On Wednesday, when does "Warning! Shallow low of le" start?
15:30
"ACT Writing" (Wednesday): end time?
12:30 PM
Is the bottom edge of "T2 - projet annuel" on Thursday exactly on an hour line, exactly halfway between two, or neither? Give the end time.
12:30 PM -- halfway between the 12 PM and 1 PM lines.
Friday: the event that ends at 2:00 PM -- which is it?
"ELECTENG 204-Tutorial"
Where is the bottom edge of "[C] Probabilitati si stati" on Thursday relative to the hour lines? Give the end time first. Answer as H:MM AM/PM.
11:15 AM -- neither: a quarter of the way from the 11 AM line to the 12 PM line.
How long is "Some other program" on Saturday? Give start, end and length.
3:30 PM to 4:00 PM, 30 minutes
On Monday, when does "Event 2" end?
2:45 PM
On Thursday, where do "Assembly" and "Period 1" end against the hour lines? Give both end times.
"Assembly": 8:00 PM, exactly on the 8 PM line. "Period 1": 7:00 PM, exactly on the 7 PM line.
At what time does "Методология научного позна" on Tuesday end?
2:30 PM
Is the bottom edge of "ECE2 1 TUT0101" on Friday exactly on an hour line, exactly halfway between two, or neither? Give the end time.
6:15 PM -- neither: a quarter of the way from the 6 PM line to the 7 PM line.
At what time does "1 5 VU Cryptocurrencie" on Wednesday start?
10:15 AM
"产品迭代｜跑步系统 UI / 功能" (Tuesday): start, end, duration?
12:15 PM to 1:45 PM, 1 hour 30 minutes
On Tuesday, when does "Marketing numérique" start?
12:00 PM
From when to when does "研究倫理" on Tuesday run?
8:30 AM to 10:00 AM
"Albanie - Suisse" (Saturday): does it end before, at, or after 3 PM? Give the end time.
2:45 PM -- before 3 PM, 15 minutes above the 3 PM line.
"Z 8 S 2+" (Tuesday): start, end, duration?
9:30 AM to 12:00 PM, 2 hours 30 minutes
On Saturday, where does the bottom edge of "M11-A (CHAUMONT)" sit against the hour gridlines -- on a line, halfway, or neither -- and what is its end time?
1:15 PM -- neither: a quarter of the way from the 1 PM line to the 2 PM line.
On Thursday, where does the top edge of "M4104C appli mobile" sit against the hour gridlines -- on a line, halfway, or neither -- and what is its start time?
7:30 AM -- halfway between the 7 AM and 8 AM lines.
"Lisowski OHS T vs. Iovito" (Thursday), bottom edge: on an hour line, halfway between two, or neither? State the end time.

──────────

=== Job ===
Copy all of the entries above word for word, changing nothing.

=== Task answer ===
On Wednesday, when does "Warning! Shallow low of le" start?
15:30
"ACT Writing" (Wednesday): end time?
12:30 PM
Is the bottom edge of "T2 - projet annuel" on Thursday exactly on an hour line, exactly halfway between two, or neither? Give the end time.
12:30 PM -- halfway between the 12 PM and 1 PM lines.
Friday: the event that ends at 2:00 PM -- which is it?
"ELECTENG 204-Tutorial"
Where is the bottom edge of "[C] Probabilitati si stati" on Thursday relative to the hour lines? Give the end time first. Answer as H:MM AM/PM.
11:15 AM -- neither: a quarter of the way from the 11 AM line to the 12 PM line.
How long is "Some other program" on Saturday? Give start, end and length.
3:30 PM to 4:00 PM, 30 minutes
On Monday, when does "Event 2" end?
2:45 PM
On Thursday, where do "Assembly" and "Period 1" end against the hour lines? Give both end times.
"Assembly": 8:00 PM, exactly on the 8 PM line. "Period 1": 7:00 PM, exactly on the 7 PM line.
At what time does "Методология научного позна" on Tuesday end?
2:30 PM
Is the bottom edge of "ECE2 1 TUT0101" on Friday exactly on an hour line, exactly halfway between two, or neither? Give the end time.
6:15 PM -- neither: a quarter of the way from the 6 PM line to the 7 PM line.
At what time does "1 5 VU Cryptocurrencie" on Wednesday start?
10:15 AM
"产品迭代｜跑步系统 UI / 功能" (Tuesday): start, end, duration?
12:15 PM to 1:45 PM, 1 hour 30 minutes
On Tuesday, when does "Marketing numérique" start?
12:00 PM
From when to when does "研究倫理" on Tuesday run?
8:30 AM to 10:00 AM
"Albanie - Suisse" (Saturday): does it end before, at, or after 3 PM? Give the end time.
2:45 PM -- before 3 PM, 15 minutes above the 3 PM line.
"Z 8 S 2+" (Tuesday): start, end, duration?
9:30 AM to 12:00 PM, 2 hours 30 minutes
On Saturday, where does the bottom edge of "M11-A (CHAUMONT)" sit against the hour gridlines -- on a line, halfway, or neither -- and what is its end time?
1:15 PM -- neither: a quarter of the way from the 1 PM line to the 2 PM line.
On Thursday, where does the top edge of "M4104C appli mobile" sit against the hour gridlines -- on a line, halfway, or neither -- and what is its start time?
7:30 AM -- halfway between the 7 AM and 8 AM lines.
"Lisowski OHS T vs. Iovito" (Thursday), bottom edge: on an hour line, halfway between two, or neither? State the end time.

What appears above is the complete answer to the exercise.